■ **Goal of the exercise**: Reproduce the data line for line, from its first line through the line containing "обширных ассорт", with both of those lines included.

■ **Excerpted data**:

┌────────

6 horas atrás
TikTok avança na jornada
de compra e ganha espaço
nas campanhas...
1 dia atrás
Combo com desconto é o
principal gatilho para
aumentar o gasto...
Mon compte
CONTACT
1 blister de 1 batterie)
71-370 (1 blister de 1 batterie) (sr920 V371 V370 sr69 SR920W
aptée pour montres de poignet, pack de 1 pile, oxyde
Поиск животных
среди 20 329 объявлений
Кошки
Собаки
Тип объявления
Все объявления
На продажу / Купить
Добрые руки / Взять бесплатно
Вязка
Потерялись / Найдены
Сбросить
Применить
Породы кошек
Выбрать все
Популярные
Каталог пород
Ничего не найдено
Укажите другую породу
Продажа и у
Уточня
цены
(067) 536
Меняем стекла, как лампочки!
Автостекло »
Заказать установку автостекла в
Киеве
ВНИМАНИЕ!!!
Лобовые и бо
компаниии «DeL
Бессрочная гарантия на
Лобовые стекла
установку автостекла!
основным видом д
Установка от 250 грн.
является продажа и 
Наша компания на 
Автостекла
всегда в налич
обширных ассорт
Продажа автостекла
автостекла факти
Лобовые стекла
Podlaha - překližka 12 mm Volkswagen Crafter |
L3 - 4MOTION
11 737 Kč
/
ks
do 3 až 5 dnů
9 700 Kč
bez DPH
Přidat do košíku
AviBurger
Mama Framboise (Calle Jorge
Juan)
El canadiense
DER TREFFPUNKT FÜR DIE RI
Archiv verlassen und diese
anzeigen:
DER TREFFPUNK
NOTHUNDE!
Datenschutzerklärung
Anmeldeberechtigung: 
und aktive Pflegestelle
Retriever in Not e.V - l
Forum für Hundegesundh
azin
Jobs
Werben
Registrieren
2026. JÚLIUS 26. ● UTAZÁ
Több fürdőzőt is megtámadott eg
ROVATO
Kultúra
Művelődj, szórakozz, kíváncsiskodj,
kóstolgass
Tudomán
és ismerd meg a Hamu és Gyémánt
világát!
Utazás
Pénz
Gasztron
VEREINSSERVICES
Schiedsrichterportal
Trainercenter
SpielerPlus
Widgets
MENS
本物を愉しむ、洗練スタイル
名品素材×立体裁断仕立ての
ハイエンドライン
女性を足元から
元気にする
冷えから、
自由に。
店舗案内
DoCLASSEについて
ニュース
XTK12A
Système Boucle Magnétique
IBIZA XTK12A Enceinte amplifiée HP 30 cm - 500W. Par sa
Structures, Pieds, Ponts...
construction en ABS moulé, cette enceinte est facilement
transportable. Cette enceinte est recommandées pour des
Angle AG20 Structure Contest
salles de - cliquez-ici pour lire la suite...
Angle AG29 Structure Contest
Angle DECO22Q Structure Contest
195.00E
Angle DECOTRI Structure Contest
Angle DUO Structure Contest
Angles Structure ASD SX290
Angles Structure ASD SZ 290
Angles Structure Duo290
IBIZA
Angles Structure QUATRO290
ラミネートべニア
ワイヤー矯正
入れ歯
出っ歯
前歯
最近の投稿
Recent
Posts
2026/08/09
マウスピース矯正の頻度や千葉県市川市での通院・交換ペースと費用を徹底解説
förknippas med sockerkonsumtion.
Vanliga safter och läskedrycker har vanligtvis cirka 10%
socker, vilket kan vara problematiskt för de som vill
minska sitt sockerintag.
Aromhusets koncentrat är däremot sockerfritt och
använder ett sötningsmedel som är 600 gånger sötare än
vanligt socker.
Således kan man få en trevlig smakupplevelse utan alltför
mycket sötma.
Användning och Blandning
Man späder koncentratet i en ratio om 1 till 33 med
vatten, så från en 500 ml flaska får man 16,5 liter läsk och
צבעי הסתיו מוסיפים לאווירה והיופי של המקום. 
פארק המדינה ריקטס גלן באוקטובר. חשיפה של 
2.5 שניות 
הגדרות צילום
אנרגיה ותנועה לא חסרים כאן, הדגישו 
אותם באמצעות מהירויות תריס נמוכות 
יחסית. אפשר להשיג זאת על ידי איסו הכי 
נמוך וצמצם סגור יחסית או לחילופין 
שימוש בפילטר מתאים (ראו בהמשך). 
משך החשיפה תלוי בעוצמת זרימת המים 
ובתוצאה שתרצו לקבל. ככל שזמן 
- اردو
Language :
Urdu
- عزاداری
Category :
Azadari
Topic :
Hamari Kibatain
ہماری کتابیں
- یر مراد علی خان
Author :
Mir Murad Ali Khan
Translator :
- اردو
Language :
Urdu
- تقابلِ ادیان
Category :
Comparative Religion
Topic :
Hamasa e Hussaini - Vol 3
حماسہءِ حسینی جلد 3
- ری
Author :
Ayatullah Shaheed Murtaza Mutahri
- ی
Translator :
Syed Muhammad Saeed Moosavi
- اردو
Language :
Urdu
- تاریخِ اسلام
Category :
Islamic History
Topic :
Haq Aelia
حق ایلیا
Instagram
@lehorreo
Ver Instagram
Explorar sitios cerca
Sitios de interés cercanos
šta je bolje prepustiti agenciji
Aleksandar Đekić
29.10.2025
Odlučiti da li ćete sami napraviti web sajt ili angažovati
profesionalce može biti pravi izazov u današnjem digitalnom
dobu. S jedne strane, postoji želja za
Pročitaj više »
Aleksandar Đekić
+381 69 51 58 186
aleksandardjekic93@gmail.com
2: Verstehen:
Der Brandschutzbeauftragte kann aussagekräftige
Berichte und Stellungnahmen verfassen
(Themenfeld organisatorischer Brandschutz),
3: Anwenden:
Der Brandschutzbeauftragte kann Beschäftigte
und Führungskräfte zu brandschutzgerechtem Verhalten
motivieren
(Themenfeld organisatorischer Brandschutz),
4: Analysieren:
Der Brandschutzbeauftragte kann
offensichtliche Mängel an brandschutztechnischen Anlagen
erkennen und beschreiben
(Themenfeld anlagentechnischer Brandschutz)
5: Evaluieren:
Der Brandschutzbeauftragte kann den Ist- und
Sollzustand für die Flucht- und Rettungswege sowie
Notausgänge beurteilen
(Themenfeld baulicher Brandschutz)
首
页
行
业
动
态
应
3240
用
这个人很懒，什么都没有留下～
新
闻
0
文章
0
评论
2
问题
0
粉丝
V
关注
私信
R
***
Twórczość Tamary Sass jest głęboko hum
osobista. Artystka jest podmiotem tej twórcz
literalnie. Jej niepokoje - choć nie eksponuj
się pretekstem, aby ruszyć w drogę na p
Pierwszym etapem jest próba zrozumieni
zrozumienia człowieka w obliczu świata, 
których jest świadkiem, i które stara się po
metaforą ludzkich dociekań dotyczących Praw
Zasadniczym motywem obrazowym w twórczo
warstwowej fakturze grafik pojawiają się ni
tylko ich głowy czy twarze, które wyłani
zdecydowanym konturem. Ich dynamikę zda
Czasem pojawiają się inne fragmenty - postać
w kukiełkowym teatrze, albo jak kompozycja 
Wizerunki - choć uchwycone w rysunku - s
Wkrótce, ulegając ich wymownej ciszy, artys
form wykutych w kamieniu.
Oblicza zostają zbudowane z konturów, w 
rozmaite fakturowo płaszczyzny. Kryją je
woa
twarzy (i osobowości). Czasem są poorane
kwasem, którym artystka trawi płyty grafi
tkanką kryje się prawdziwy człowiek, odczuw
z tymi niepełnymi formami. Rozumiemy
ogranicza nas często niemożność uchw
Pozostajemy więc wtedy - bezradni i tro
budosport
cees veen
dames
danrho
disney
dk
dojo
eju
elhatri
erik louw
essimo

└────────

■ **Task response**:
6 horas atrás
TikTok avança na jornada
de compra e ganha espaço
nas campanhas...
1 dia atrás
Combo com desconto é o
principal gatilho para
aumentar o gasto...
Mon compte
CONTACT
1 blister de 1 batterie)
71-370 (1 blister de 1 batterie) (sr920 V371 V370 sr69 SR920W
aptée pour montres de poignet, pack de 1 pile, oxyde
Поиск животных
среди 20 329 объявлений
Кошки
Собаки
Тип объявления
Все объявления
На продажу / Купить
Добрые руки / Взять бесплатно
Вязка
Потерялись / Найдены
Сбросить
Применить
Породы кошек
Выбрать все
Популярные
Каталог пород
Ничего не найдено
Укажите другую породу
Продажа и у
Уточня
цены
(067) 536
Меняем стекла, как лампочки!
Автостекло »
Заказать установку автостекла в
Киеве
ВНИМАНИЕ!!!
Лобовые и бо
компаниии «DeL
Бессрочная гарантия на
Лобовые стекла
установку автостекла!
основным видом д
Установка от 250 грн.
является продажа и 
Наша компания на 
Автостекла
всегда в налич
обширных ассорт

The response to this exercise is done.